There is no real art on the walls, the room smells of strong perfume and reed diffusers.
He spent months almost worshipping this woman, but now, as I sit here, I can’t help but think she wasn’t at all who he’d built up in his mind.
It’s frightening, really, shaping your life around someone who would barely recognise you if you passed them in the street.
The hour passes quickly, but there is very little she can add to the details that I already have.
She trails off, telling me more about her life after she moved here, her accomplishments, meeting her husband.
She’s inspiring, confident, capable… there is no doubt about that.
I show her the mural he painted of her, and she’s attentive, looks closely, her focus on the way she looked back then: how big her hair was; the weight of her earrings, and that she wore electric-blue eyeliner.
But not much about the man who poured his heart and soul trying to capture her.
Michael’s voice comes back to me: Maybe it’s like you said and you are my muse, after all.
She was his muse, but not in the way he thought she was.
‘It was lovely to finally meet you, Alice,’ I say as I stand, reaching for the letters and tucking them safely in my bag.
‘You too! What a trip down memory lane it’s been.’ She smiles brightly as we make our way to the door, the dogs yapping around her ankles again.

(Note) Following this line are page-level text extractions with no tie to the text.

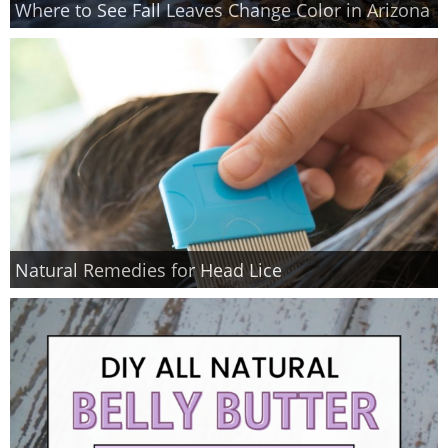
Where to See Fall Leaves Change Color in Arizona
Finances
Recipes
Travel
Article Series
Natural Remedies for Head Lice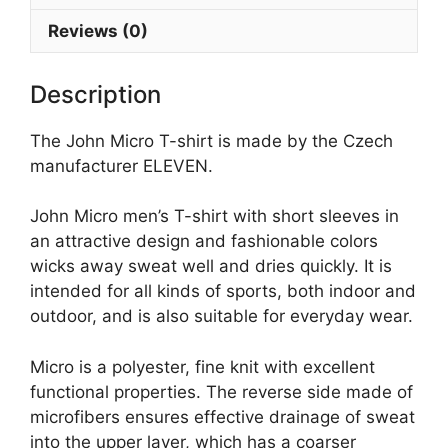
Reviews (0)
Description
The John Micro T-shirt is made by the Czech
manufacturer ELEVEN.
John Micro men’s T-shirt with short sleeves in
an attractive design and fashionable colors
wicks away sweat well and dries quickly. It is
intended for all kinds of sports, both indoor and
outdoor, and is also suitable for everyday wear.
Micro is a polyester, fine knit with excellent
functional properties. The reverse side made of
microfibers ensures effective drainage of sweat
into the upper layer, which has a coarser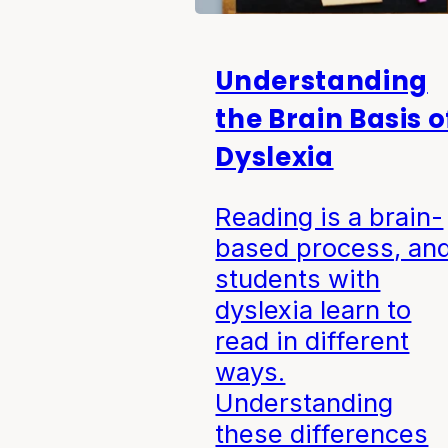
Understanding
the Brain Basis o
Dyslexia
Reading is a brain-
based process, an
students with
dyslexia learn to
read in different
ways.
Understanding
these differences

‘And you’re happy for me to include you in my article?’ I prompt, hand reaching for my phone. Holding it tightly in my palm. Please have replied, Spence.
‘Of course! And do pass on my condolences. To his family.’
I nod.
‘Well…’ She reaches out, shaking my hand. ‘Good luck with it all. And please send me a link to the article.’
‘Will do.’
She closes the door and I open WhatsApp, my heart sinking as Spence’s earlier message stares up at me.
I need space.
I’ve never felt more connected to Michael than in this moment.
He was chasing a ghost. Just as I’ve been chasing his.